═══ EXERCISE DATA ═══
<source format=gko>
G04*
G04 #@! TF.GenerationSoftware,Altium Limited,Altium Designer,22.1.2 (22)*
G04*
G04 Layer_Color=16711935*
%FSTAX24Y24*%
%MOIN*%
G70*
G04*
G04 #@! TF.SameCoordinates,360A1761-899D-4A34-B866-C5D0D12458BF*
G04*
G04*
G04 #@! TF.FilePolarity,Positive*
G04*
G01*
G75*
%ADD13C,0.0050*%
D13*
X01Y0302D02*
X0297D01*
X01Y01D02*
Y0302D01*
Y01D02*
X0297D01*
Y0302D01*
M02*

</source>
═══
═══ EXERCISE DATA ═══
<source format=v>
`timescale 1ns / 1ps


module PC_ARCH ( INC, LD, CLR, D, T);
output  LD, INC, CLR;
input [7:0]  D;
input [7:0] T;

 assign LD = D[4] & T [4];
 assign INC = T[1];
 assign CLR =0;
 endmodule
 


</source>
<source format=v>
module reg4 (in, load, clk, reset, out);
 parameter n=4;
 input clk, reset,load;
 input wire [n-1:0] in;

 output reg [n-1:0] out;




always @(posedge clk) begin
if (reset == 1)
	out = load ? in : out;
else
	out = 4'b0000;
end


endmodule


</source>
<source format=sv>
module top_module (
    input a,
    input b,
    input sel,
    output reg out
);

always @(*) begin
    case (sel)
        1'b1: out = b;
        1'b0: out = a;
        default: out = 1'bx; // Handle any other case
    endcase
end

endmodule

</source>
═══
═══ EXERCISE DATA ═══
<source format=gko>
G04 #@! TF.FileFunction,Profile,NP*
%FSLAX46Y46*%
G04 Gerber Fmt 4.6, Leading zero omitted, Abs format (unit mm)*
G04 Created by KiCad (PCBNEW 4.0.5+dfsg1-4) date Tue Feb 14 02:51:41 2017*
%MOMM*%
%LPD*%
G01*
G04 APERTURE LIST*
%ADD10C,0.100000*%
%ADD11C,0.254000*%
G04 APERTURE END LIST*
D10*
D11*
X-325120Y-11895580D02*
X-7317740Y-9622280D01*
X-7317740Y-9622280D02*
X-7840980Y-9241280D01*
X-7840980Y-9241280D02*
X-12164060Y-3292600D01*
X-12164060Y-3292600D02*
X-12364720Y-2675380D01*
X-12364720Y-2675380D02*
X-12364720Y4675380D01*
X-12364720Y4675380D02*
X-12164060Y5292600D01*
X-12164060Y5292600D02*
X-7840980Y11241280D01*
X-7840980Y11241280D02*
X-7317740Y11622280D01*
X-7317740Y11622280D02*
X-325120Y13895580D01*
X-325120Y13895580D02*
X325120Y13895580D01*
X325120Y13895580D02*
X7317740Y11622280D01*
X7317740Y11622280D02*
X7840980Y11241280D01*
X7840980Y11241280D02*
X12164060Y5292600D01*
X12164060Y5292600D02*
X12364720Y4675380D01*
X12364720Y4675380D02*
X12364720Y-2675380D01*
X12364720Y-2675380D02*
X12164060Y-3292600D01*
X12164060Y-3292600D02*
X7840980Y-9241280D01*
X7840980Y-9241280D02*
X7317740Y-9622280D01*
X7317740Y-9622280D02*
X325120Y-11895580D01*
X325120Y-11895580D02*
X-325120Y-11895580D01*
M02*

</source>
═══
| WHAT THIS TASK INVOLVES |
Copy range, inclusive: the line holding "X-7317740Y11622280D02*" to the line holding "X7317740Y-9622280D01*". Reproduce exactly those lines of the records above and no others.

| RESPONSE AREA |
X-7317740Y11622280D02*
X-325120Y13895580D01*
X-325120Y13895580D02*
X325120Y13895580D01*
X325120Y13895580D02*
X7317740Y11622280D01*
X7317740Y11622280D02*
X7840980Y11241280D01*
X7840980Y11241280D02*
X12164060Y5292600D01*
X12164060Y5292600D02*
X12364720Y4675380D01*
X12364720Y4675380D02*
X12364720Y-2675380D01*
X12364720Y-2675380D02*
X12164060Y-3292600D01*
X12164060Y-3292600D02*
X7840980Y-9241280D01*
X7840980Y-9241280D02*
X7317740Y-9622280D01*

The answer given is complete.